Tom, Ya got me! I left out the "back over to the land side" parts! "...innocent misprint"? You are the first one that ever said I was innocent of anything!:)>

Now, so we don't confuse our friend Holger any further:
Before the highway tunnel was built, the road from Cold Spring to Beacon, as it does now, came North up the land side (East) of the tracks, crossed the tracks to the West, curved around the lip of the ridge (over the present site of the aquaduct gate/elevator house) and recrossed East back to it's current land side of the tracks. The two crossings each required a gateman. Gatemen must have had a fun job there owing to the speed of trains emerging from the tunnel.

Also just South of the tunnels there was a water plug and wooden tank visible in some of Ed Nowak's photos. I fished for striped bass all along that shore and in the Sixty's the concrete bases for the stand pipe and tank legs were still visible next to the tracks. The water comes from Lake Surprise in a stream that runs down the valley between Breakneck Ridge and Bull Hill. (Mount Taurus on effete new maps. "Bull Hill" sounds so... primitive!)

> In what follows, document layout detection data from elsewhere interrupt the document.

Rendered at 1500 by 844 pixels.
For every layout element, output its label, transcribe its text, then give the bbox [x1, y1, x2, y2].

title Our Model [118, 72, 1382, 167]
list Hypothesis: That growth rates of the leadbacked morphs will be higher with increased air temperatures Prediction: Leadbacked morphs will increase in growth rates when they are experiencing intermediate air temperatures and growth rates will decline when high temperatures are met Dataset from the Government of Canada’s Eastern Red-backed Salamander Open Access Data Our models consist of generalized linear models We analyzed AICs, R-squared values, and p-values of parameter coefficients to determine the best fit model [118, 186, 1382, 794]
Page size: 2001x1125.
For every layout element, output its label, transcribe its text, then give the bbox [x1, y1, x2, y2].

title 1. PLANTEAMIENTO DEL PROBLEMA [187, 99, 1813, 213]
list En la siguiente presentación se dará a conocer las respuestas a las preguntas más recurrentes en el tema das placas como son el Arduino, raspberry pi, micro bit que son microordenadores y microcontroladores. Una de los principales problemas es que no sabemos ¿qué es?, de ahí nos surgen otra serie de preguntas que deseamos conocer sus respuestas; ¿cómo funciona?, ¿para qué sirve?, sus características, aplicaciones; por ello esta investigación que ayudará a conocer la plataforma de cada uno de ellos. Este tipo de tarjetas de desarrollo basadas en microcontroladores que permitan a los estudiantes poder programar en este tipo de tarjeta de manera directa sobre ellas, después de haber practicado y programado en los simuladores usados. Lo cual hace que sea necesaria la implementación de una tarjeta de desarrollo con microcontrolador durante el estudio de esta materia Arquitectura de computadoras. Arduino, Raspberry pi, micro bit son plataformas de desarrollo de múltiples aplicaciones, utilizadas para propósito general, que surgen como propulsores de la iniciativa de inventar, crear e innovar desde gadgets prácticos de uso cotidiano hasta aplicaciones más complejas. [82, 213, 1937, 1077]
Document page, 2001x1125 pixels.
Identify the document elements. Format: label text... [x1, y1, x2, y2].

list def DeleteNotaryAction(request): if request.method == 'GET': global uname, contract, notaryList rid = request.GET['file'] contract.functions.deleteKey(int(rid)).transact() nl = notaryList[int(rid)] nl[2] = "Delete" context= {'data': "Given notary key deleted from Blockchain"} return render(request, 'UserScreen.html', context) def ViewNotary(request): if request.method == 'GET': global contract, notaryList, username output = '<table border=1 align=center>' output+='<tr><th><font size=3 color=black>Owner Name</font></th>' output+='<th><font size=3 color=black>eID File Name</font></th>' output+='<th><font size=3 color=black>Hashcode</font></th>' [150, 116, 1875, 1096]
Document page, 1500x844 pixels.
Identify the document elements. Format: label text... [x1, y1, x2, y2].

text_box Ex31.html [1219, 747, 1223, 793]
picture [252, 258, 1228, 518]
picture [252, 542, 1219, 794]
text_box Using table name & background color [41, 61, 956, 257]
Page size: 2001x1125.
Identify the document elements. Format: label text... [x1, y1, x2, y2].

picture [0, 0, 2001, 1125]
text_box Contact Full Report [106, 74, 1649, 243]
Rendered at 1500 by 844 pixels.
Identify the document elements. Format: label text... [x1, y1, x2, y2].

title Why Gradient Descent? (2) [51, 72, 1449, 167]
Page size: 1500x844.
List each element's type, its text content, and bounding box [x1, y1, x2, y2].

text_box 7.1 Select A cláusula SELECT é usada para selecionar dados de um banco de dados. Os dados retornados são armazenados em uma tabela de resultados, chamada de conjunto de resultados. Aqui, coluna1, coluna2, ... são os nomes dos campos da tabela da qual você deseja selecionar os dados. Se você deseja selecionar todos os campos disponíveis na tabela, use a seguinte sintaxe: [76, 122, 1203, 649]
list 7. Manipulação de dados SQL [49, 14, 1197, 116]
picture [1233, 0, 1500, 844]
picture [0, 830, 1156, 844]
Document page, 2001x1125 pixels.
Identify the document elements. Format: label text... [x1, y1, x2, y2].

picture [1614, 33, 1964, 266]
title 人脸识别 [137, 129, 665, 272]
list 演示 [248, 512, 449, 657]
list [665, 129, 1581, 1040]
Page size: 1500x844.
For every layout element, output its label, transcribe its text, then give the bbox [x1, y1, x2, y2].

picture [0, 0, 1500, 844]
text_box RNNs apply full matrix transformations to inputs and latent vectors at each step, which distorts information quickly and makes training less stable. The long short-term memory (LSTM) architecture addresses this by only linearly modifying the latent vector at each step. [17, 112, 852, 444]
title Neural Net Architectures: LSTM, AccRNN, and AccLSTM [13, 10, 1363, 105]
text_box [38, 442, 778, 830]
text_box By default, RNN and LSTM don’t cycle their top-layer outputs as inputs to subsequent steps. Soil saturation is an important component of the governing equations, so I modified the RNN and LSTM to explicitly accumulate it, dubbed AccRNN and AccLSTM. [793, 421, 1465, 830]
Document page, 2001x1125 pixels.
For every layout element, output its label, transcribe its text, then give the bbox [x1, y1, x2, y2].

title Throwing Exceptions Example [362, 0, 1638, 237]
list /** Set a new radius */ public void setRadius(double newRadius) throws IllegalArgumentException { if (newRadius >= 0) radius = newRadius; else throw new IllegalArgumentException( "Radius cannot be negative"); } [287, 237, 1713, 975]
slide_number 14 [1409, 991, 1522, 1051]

For what it's worth there was a large estate with a perfect view of the South portals half a mile below the tunnels. Owned by a major player in the lead (metal) market the estate contained an extensive dairy farm and large greenhouses for plant experimentation.

Today you can go through the iron gates just North of Little Stony Point and walk 3/4 mile up the curving driveway past the main house site and greenhouses all enclosed by overgrowth. A year or two after the property burned down (early 60's) I hiked up there and down the marble steps to the lawns. Though a bit long the grassy slope made a perfect place to photograph the railroad, river and the tunnels. Poking around I found a sign that said "Gray Gables", not the name of the estate on any maps that I have of the period however.

I guess the ever protective Hudson Highlands State Parks Department has let it all go wild to keep folks from finding and falling into the foundations of the main and guest houses. No place anymore to enjoy the view until you climb higher on the trails. All you can do there today is "listen"!

Sorry for the opinionated regression to my youth but it was a very serene and beautiful hike then and should still be today. And Holger, if you need the story of how Bull Hill and Breakneck Ridge got their names Email me. The rest of you can find a local copy of Blake's History of Putnam County and read the account as it was written in 1849!


  by onder
Little slow on keeping up with this list, but thanks for
setting straight my error on the bore at Garrison.
One of the more important services of this list is
to correct each others mistakes.
  by RussNelson
FYI, the combination of tunnel and cut at New Hamburg went in a similar way. Initially two tracks through the tunnel, they put another two through a cut further west, then abandoned the two tracks through the tunnel. The tunnel is easy to get to -- just go to the New Hamburg station and walk north through the parking lot. I saw no signs prohibiting tunnel walking.